A library for webcam-based head tracking

A library for webcam-based head tracking

Introduction

This library provides head tracking based on the webcam typically found in laptop computers or on top of desktop monitors.

Head tracking means that you get a position and orientation of the user's head (6DOF tracking).

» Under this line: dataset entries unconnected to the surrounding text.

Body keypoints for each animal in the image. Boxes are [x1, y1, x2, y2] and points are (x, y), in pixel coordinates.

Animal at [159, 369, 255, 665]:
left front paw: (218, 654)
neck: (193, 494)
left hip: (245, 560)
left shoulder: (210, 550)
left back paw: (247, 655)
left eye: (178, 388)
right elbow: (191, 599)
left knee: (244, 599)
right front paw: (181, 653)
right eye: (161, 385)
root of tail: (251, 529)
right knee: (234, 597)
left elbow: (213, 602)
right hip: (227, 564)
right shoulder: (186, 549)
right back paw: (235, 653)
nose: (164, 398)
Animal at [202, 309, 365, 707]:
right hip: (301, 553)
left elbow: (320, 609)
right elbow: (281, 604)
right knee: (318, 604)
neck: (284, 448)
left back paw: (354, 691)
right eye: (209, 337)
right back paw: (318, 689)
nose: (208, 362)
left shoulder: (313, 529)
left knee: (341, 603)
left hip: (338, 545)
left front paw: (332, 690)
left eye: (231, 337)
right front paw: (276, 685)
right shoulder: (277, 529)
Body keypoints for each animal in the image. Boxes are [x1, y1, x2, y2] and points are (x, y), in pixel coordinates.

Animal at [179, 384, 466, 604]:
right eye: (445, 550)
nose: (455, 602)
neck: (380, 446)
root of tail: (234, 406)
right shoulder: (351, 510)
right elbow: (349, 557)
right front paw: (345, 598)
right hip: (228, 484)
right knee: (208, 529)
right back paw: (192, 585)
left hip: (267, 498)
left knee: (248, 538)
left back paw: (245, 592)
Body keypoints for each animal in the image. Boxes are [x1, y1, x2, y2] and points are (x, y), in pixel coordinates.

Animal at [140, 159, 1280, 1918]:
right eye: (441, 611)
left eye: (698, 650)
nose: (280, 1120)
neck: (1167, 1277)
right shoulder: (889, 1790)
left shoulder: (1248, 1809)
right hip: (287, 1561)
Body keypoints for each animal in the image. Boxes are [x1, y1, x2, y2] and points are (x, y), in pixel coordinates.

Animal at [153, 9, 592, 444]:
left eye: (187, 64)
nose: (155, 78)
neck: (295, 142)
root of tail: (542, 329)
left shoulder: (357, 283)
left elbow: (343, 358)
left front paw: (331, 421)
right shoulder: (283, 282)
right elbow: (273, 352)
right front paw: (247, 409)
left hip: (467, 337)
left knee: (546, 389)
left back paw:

Under good conditions, you can get new values at the typical webcam frame rate of 30 frames per second.

How do I use this?

  • Create an instance of the WebcamHeadTracker class.
  • Call WebcamHeadTracker::initWebcam() to initialize the webcam.
  • Call WebcamHeadTracker::initPoseEstimator() to initialize the head pose estimator.
  • While WebcamHeadTracker::isReady() returns true:
    • Acquire a new webcam frame with WebcamHeadTracker::getNewFrame().
    • Compute a new head pose with WebcamHeadTracker::computeHeadPose().
    • Get the latest known pose with WebcamHeadTracker::getHeadPosition() and WebcamHeadTracker::getHeadOrientation().

How does it work?

We use mainly OpenCV and dlib functionality:

These ideas were borrowed from various sources, including screenReality, eyeLike, gazr, this OpenCV tutorial, and this paper. We ended up using an approach similar to gazr, but faster, independent of ROS, and with better filtering.

Limitations

  • Both the face detector and the face landmark detector work best for frontal faces. They fail early if you tilt your head too far.
  • The pose estimation before filtering is very noisy, so extensive filtering is required, which leads to swimming artefacts. With a less noisy pose estimation, we could tweak filter parameters to reduce this effect...
  • This is all just approximation, do not expect the resulting values to guarantee reasonable error bounds.
  • The library uses crude guesses for the camera intrinsic parameters and distortion coefficients. This seems to work surprisingly well most of the time. However, you can also properly calibrate your webcam and use the correct values (see comments in webcam-snapshot.cpp)
  • Under bad lighting, the webcam will have trouble delivering reasonably good images, and the detectors/estimators will have trouble with noisy data that is very unlike the data they were trained with.